Editor’s Note: Dr. Eugene Gu is a resident physician at Vanderbilt University Medical Center and president of the Ganogen Research Institute. He graduated from Stanford University with honors and holds an M.D. from the Duke University School of Medicine. The views expressed in this piece are solely his own.
Last week, a video went viral on Twitter showing a large group of police officers arresting two African-American men at a Starbucks store in Philadelphia.
By all accounts, the men were waiting peacefully when the manager accused them of loitering and trespassing—sparking national outrage that the rules are enforced differently for White and Black patrons.
Soon another video surfaced in Los Angeles, this time showing that a White customer used the bathroom without making a purchase whereas a Black customer was refused the same privilege.
The fallout has been both swift and devastating. Starbucks has not only publicly apologized but CEO Kevin Johnson announced that he will temporarily close 8,000 stores for an afternoon on May 29 and train 175,000 employees about racism and implicit bias. He says that this is the first of many steps to correct these injustices.
But while Starbucks seems to have gotten the message, one party that is just as culpable remains both unapologetic and unscathed: the police.
In fact, Philadephia Police Commissioner Richard Ross, who is Black, still maintains that his officers “did absolutely nothing wrong.” Even worse, he implies that the two Black men were criminals. He goes on record saying that while he believes the officers were professional in their conduct, the two Black men responded by “giving the opposite [behavior] back.”
I don’t know about Commissioner Ross, but if I was arrested for absolutely no reason whatsoever except for the color of my skin, I wouldn’t be smiling and chatting it up with the arresting officers.
In fact, I’d be downright pissed.
Ross is also misleading the public when he says the officers did nothing wrong and were only following orders. According to criminologist and Philadelphia attorney Phillip Stinson, the officers “could have removed [the men] from Starbucks and simply sent them on their way. That certainly would have been within the discretion of the police officers, and it would have been appropriate to do.” Instead, the men were dragged out in handcuffs, perp walked, and held in custody for over nine hours.
Perhaps most outrageous of all, Commissioner Ross shamelessly uses his identity as a Black male to provide cover for his racist actions. “I will say that, as an African-American male, I am very aware of implicit bias,” he stated in front of the media.
It seems like a common and unfortunately effective strategy to use minority spokespersons to perpetuate racism against their own people.

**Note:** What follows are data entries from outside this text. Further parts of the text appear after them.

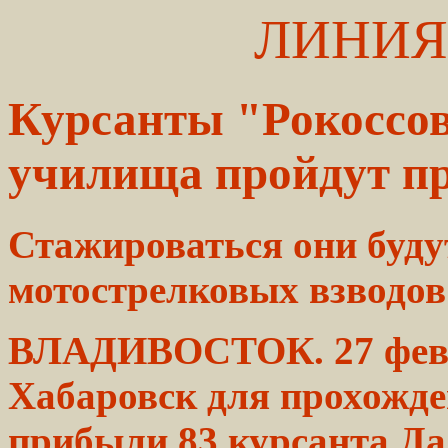
ЛИНИЯ
Курсанты "Рокоссов
училища пройдут пр
Стажироваться они буду
мотострелковых
взводов
ВЛАДИВОСТОК. 27
фев
Хабаровск для
прохожде
прибыли 83 курсанта
Да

This may be the reason the Philadelphia police department has escaped the same level of scrutiny that Starbucks has dealt with.
One thing is clear: the Philadelphia police officers committed a very discriminatory and unconscionable act when they arrested those men. Commissioner Ross is making the situation even worse by defending those actions. Unless the police department owns up to and learns from its mistakes, it doesn’t matter how much training Starbucks gives to its employees — that same type of racism that disgusted the nation will still be going on strong.